ACTIVITY: Read through the lines below for the string "Jelley" and copy each one that has it.

MATERIAL SHOWN:
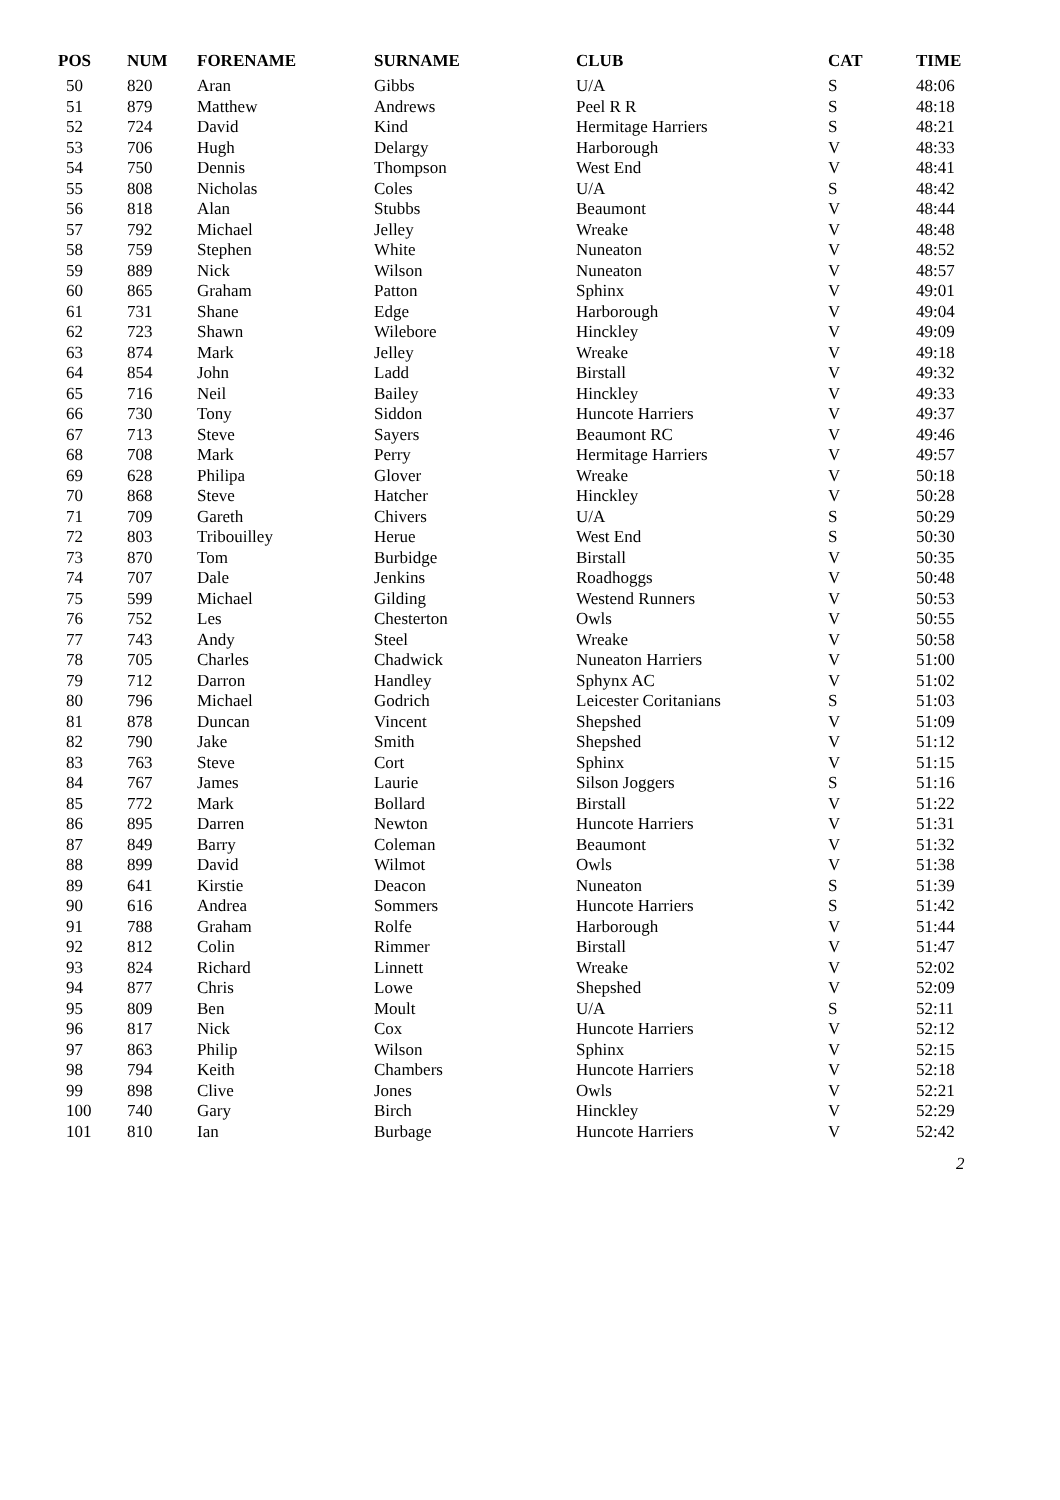| POS | NUM | FORENAME | SURNAME | CLUB | CAT | TIME |
| --- | --- | --- | --- | --- | --- | --- |
| 50 | 820 | Aran | Gibbs | U/A | S | 48:06 |
| 51 | 879 | Matthew | Andrews | Peel R R | S | 48:18 |
| 52 | 724 | David | Kind | Hermitage Harriers | S | 48:21 |
| 53 | 706 | Hugh | Delargy | Harborough | V | 48:33 |
| 54 | 750 | Dennis | Thompson | West End | V | 48:41 |
| 55 | 808 | Nicholas | Coles | U/A | S | 48:42 |
| 56 | 818 | Alan | Stubbs | Beaumont | V | 48:44 |
| 57 | 792 | Michael | Jelley | Wreake | V | 48:48 |
| 58 | 759 | Stephen | White | Nuneaton | V | 48:52 |
| 59 | 889 | Nick | Wilson | Nuneaton | V | 48:57 |
| 60 | 865 | Graham | Patton | Sphinx | V | 49:01 |
| 61 | 731 | Shane | Edge | Harborough | V | 49:04 |
| 62 | 723 | Shawn | Wilebore | Hinckley | V | 49:09 |
| 63 | 874 | Mark | Jelley | Wreake | V | 49:18 |
| 64 | 854 | John | Ladd | Birstall | V | 49:32 |
| 65 | 716 | Neil | Bailey | Hinckley | V | 49:33 |
| 66 | 730 | Tony | Siddon | Huncote Harriers | V | 49:37 |
| 67 | 713 | Steve | Sayers | Beaumont RC | V | 49:46 |
| 68 | 708 | Mark | Perry | Hermitage Harriers | V | 49:57 |
| 69 | 628 | Philipa | Glover | Wreake | V | 50:18 |
| 70 | 868 | Steve | Hatcher | Hinckley | V | 50:28 |
| 71 | 709 | Gareth | Chivers | U/A | S | 50:29 |
| 72 | 803 | Tribouilley | Herue | West End | S | 50:30 |
| 73 | 870 | Tom | Burbidge | Birstall | V | 50:35 |
| 74 | 707 | Dale | Jenkins | Roadhoggs | V | 50:48 |
| 75 | 599 | Michael | Gilding | Westend Runners | V | 50:53 |
| 76 | 752 | Les | Chesterton | Owls | V | 50:55 |
| 77 | 743 | Andy | Steel | Wreake | V | 50:58 |
| 78 | 705 | Charles | Chadwick | Nuneaton Harriers | V | 51:00 |
| 79 | 712 | Darron | Handley | Sphynx AC | V | 51:02 |
| 80 | 796 | Michael | Godrich | Leicester Coritanians | S | 51:03 |
| 81 | 878 | Duncan | Vincent | Shepshed | V | 51:09 |
| 82 | 790 | Jake | Smith | Shepshed | V | 51:12 |
| 83 | 763 | Steve | Cort | Sphinx | V | 51:15 |
| 84 | 767 | James | Laurie | Silson Joggers | S | 51:16 |
| 85 | 772 | Mark | Bollard | Birstall | V | 51:22 |
| 86 | 895 | Darren | Newton | Huncote Harriers | V | 51:31 |
| 87 | 849 | Barry | Coleman | Beaumont | V | 51:32 |
| 88 | 899 | David | Wilmot | Owls | V | 51:38 |
| 89 | 641 | Kirstie | Deacon | Nuneaton | S | 51:39 |
| 90 | 616 | Andrea | Sommers | Huncote Harriers | S | 51:42 |
| 91 | 788 | Graham | Rolfe | Harborough | V | 51:44 |
| 92 | 812 | Colin | Rimmer | Birstall | V | 51:47 |
| 93 | 824 | Richard | Linnett | Wreake | V | 52:02 |
| 94 | 877 | Chris | Lowe | Shepshed | V | 52:09 |
| 95 | 809 | Ben | Moult | U/A | S | 52:11 |
| 96 | 817 | Nick | Cox | Huncote Harriers | V | 52:12 |
| 97 | 863 | Philip | Wilson | Sphinx | V | 52:15 |
| 98 | 794 | Keith | Chambers | Huncote Harriers | V | 52:18 |
| 99 | 898 | Clive | Jones | Owls | V | 52:21 |
| 100 | 740 | Gary | Birch | Hinckley | V | 52:29 |
| 101 | 810 | Ian | Burbage | Huncote Harriers | V | 52:42 |
2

ANSWER TO THIS PROBLEM:
| 57 | 792 | Michael | Jelley | Wreake | V | 48:48 |
| 63 | 874 | Mark | Jelley | Wreake | V | 49:18 |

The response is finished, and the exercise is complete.